[Requirement]: An unchanged copy of every record below, without pictures, is the goal.

[Dataset]:
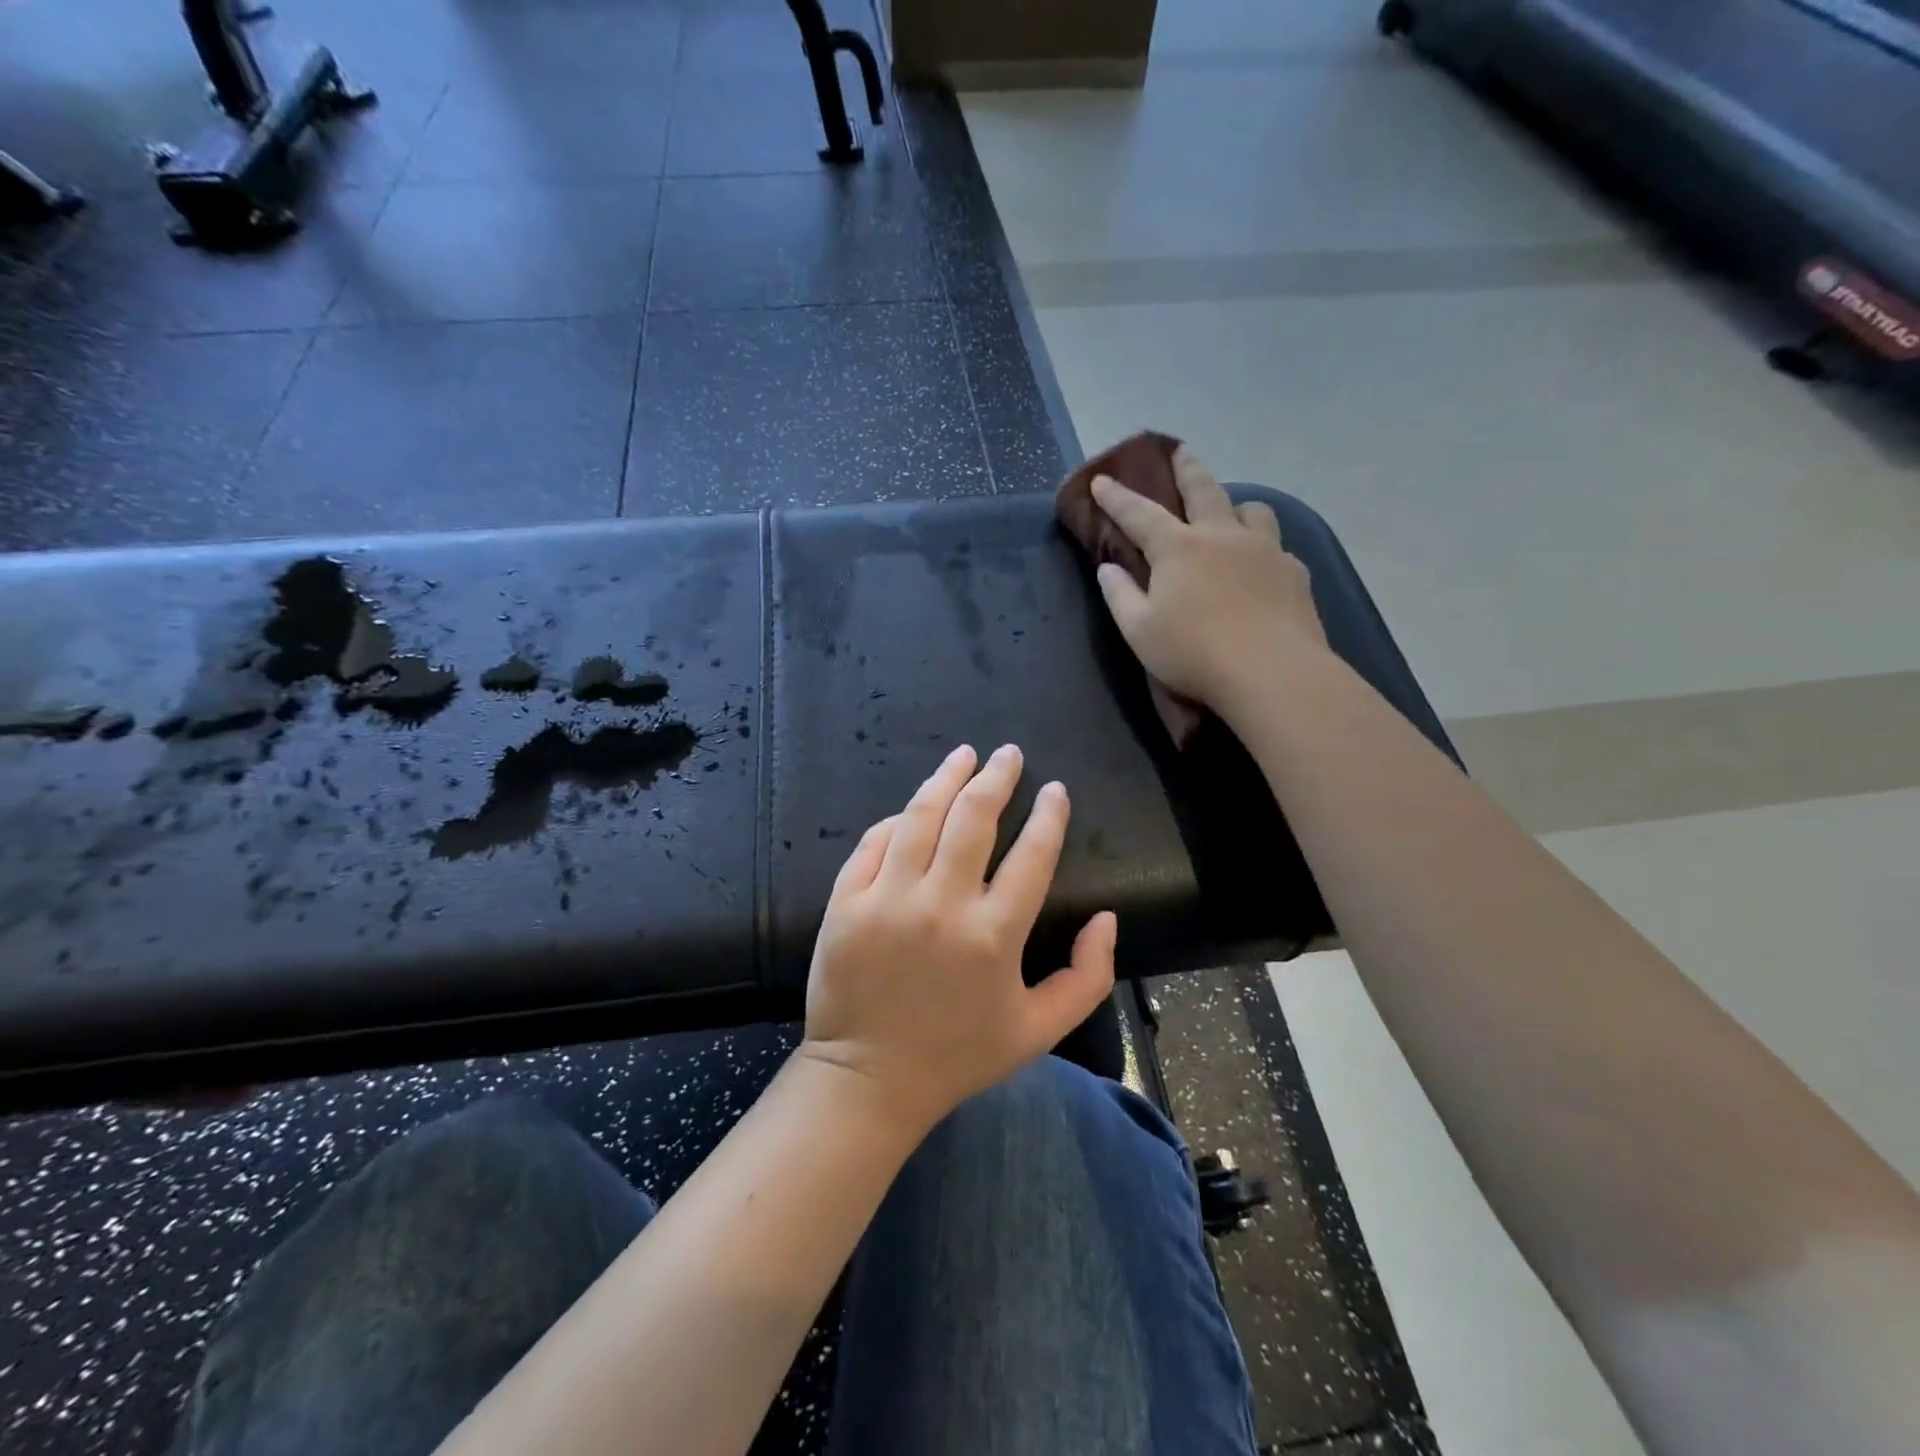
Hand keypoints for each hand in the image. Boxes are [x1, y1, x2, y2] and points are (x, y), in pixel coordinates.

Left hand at [800, 743, 1117, 1132]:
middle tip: (1009, 754)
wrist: (868, 1079)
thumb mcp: (1039, 1030)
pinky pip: (874, 842)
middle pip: (974, 818)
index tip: (1054, 789)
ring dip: (947, 778)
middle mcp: (941, 906)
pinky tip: (914, 807)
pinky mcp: (846, 901)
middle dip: (997, 777)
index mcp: (994, 935)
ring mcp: (887, 899)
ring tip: (964, 755)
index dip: (1049, 814)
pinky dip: (897, 819)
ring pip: (921, 816)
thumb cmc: (959, 1055)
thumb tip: (1108, 918)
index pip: (1032, 854)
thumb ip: (1087, 977)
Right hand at [1092, 446, 1327, 711]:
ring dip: (1236, 506)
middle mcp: (1222, 536)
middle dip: (1187, 468)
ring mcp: (1265, 551)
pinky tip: (1261, 567)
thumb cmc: (1193, 654)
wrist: (1271, 672)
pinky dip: (1263, 548)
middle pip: (1204, 489)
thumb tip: (1108, 569)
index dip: (1117, 497)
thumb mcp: (1139, 632)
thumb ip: (1120, 596)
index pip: (1139, 514)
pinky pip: (1277, 547)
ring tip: (1230, 514)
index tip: (1101, 480)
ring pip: (1252, 510)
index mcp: (1178, 549)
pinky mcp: (1294, 573)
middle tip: (1180, 451)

[Answer section]:
Hand keypoints for each hand in the image. Boxes are [x1, y1, x2, y2] and points are (x, y), in pixel coordinates.

Left hand at [800, 743, 1117, 1132]:
middle tip: (1009, 754)
wrist: (868, 1079)
thumb mcp: (1039, 1030)
pinky pip: (874, 842)
middle pip: (974, 818)
index tip: (1054, 789)
ring dip: (947, 778)
middle mcp: (941, 906)
pinky tip: (914, 807)
pinky mcp: (846, 901)
middle dip: (997, 777)
index mcp: (994, 935)
ring mcp: (887, 899)
ring tip: (964, 755)
index dip: (1049, 814)
pinky dip: (897, 819)
ring pip: (921, 816)
thumb cmc: (959, 1055)
thumb tip: (1108, 918)
index pip: (1032, 854)
thumb ip: (1087, 977)
Right hand at [1092, 446, 1327, 711]:
ring dip: (1236, 506)
middle mcp: (1222, 536)
middle dip: (1187, 468)
ring mcp: (1265, 551)
pinky tip: (1261, 567)
thumb cmc: (1193, 654)
wrist: (1271, 672)
pinky dip: (1263, 548)
middle pip: (1204, 489)
thumb tip: (1108, 569)
index dip: (1117, 497)
thumb mcp: (1139, 632)
thumb ip: (1120, 596)
index pip: (1139, 514)
pinky pip: (1277, 547)
ring tip: (1230, 514)
index tip: (1101, 480)
ring pip: (1252, 510)
index mcp: (1178, 549)
pinky mcp: (1294, 573)
middle tip: (1180, 451)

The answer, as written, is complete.